Matthew Miller writes:
On Sat, Dec 08, 2018 at 11:58:18AM -0500, Sam Varshavchik wrote: > >But who knows ? Maybe there is a memo. > I'd be shocked if there was any public discussion of this, anywhere. Prepare to be shocked! We've talked about this quite a bit over the years. https://lists.fedoraproject.org/archives/list/devel@xxxxxxxxxxxxxxxxxxxxxxx/message/W7TXU6LMT2PZDAHHX6E5hD2RZW23RGL4/ These scripts are old, fragile, hard to maintain, and actually not working and well-understood. They have real bugs and problems. Moving to a single code path is a big improvement.
This is a sleight of hand. This is not about removing redundant code paths, but preserving backwards compatibility.

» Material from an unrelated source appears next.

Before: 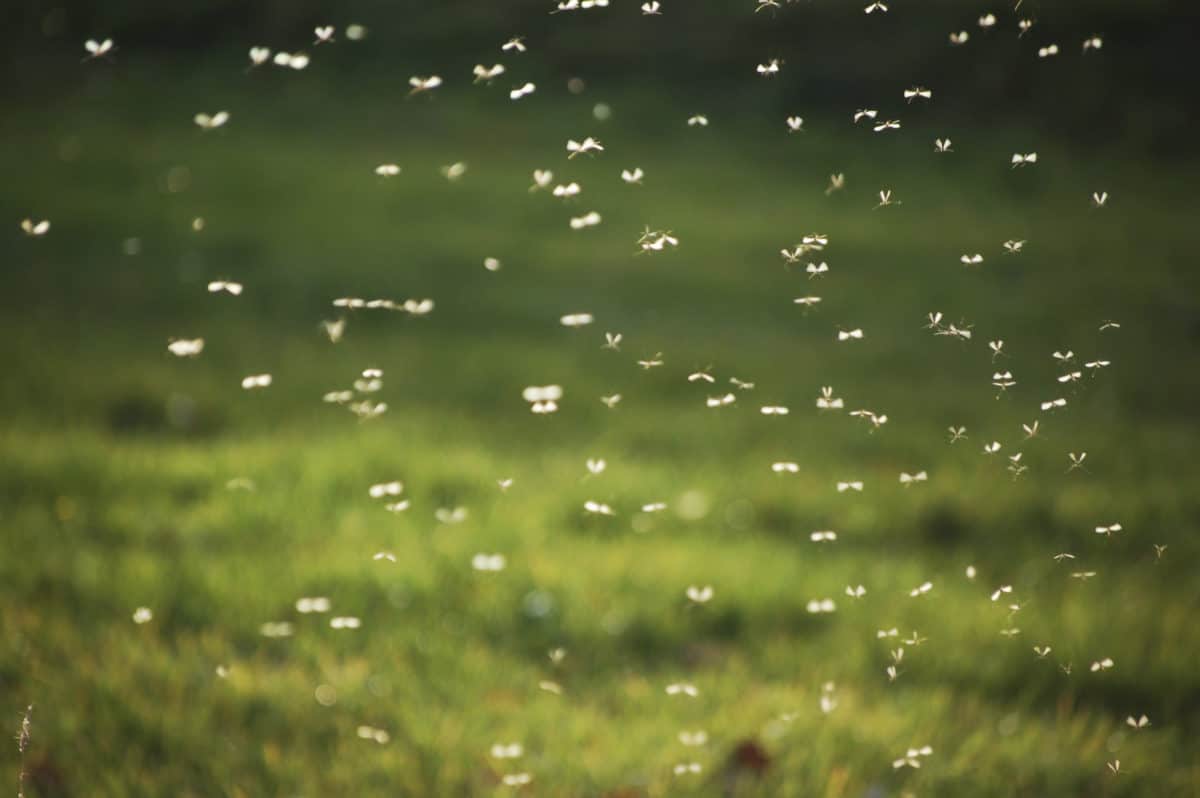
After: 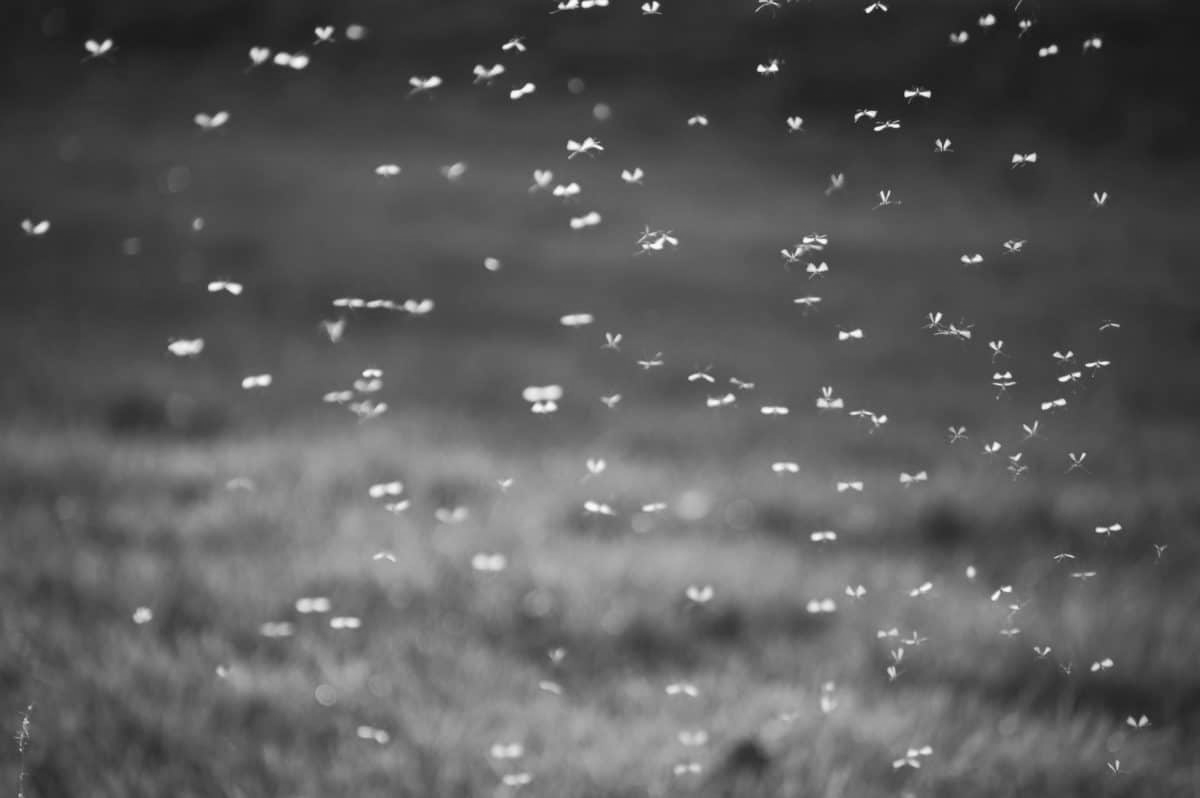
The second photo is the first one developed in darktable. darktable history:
monochrome: a 32, b 64, size 2.3
vibrance: on, module defaults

> This is just more of the same: replacing simple, working, > well-understood infrastructure with an over-engineered hairball and > intentionally obfuscated documentation, making it possible to > generate revenue from providing actual, usable knowledge needed to > effectively use the replacement frankentools. Whatever flaws we've got, this allegation is so far off of the mark that it's not even in the ballpark. Never attribute to malice that which can be explained by *this stuff is hard*.
I'm trying to understand what prevents having a shell script, or two, that takes a single parameter, and turns on or off the specified network interface. And then calling those scripts "ifup" and "ifdown".
Why does this have to stop working, as it does now?